■ Testo della pagina:
=-=-=
Qualche mese fa, poco prima delle ultime elezioni politiche, su queste pagine avevamo parlato dell’iniziativa di WikiMafia, denominata “Parlate di mafia”. Un’iniziativa di grande importanza che si basava su una lista di 10 proposte finalizzate al contrasto della criminalità organizzata, tra cui: la valorizzazione dei beni confiscati alle mafie; la difesa e il potenziamento dell’impianto legislativo antimafia; la questione morale, e così via. Allo scopo di rendere il tutto il più concreto possibile, tali proposte vennero inviate ai diversi esponenti politici nazionali, dando inoltre la possibilità (a chi lo volesse) di sottoscriverle attraverso un semplice form. A distanza di quattro mesi e a poche settimane dalle elezioni regionali, la questione è tornata a far discutere. O meglio: a scaldare la situazione ci hanno pensato le reazioni (o le “non reazioni”) di certi esponenti politici.

Qualche giorno fa, infatti, il candidato del PD alla presidenza della Regione Lombardia, Pierfrancesco Majorino, ha pubblicato un tweet con un’infografica di Wikimafia riportante la classifica aggiornata delle adesioni all’invito rivolto dall’associazione. Risultato? Ben 63 aderenti all’iniziativa fanno parte del centrosinistra, solo 11 sono del Terzo Polo (tra i quali non risulta il nome di Letizia Moratti), mentre sono appena 2 quelli del centrodestra (grande assente il presidente uscente Attilio Fontana). Al di là della gravità o meno della situazione, risulta evidente come una gran parte della classe politica lombarda abbia placidamente ignorato le richieste di WikiMafia. Alla luce degli ultimi avvenimenti relativi al contrasto alle mafie, con l’arresto del superlatitante Matteo Messina Denaro (leggi l’editoriale sul tema), la questione diventa ancora più importante di quanto non sia già. Parlare di mafia, impegnarsi, diventa importante e richiede continuità, attenzione costante, lavoro meticoloso.
=-=-=
■ Dati forniti:

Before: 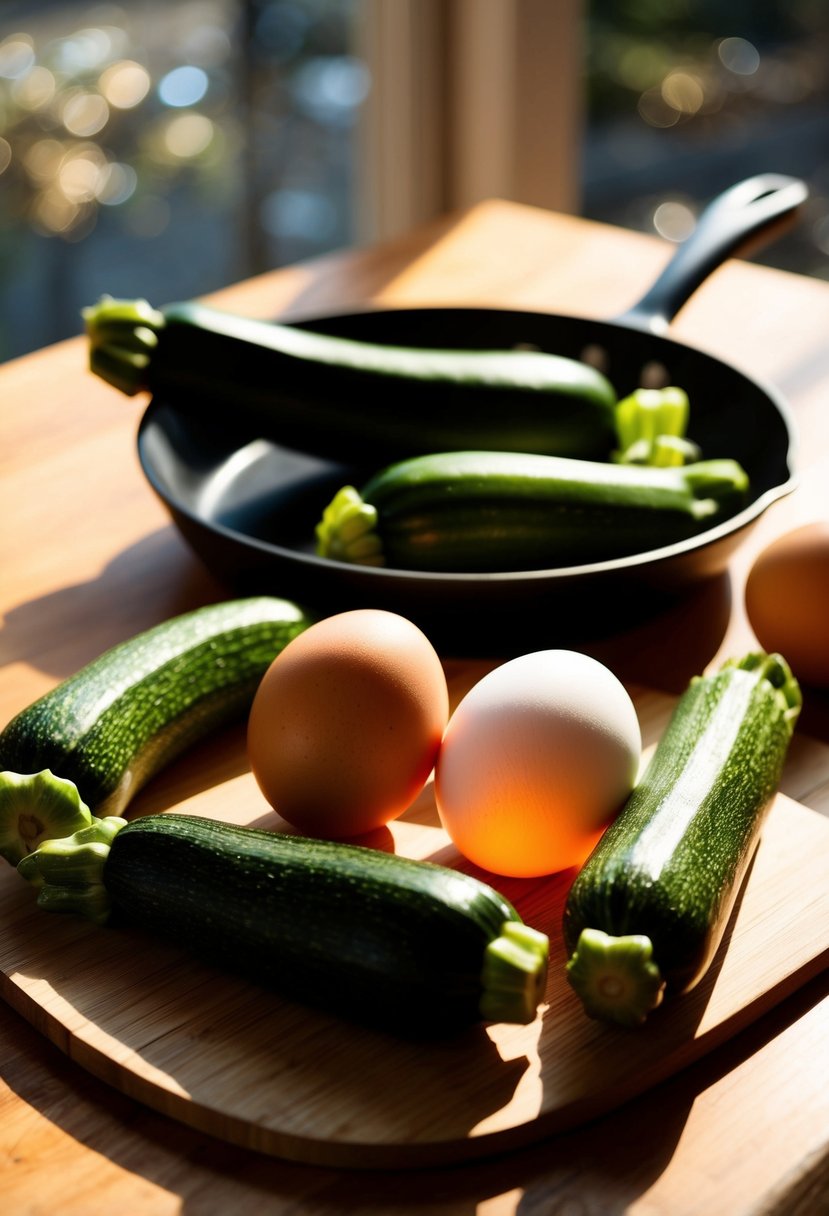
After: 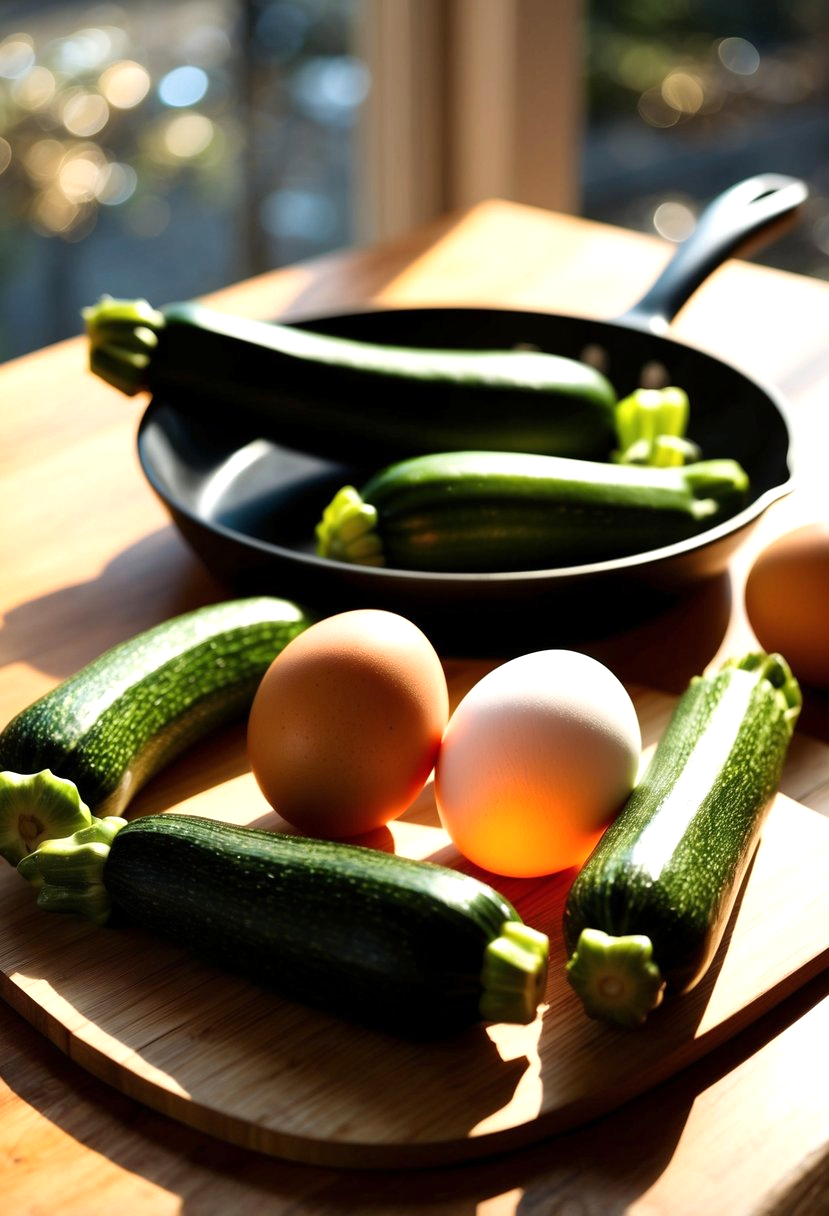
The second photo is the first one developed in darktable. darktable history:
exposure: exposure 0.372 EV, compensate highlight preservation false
=-=-=
Secondo il testo sull'iniziativa di WikiMafia, quanti aderenti appartengono al centrosinistra? Il materiale non è necessario per svolgere il lavoro.

■ Risposta:
Gli aderenti del centrosinistra sono 63.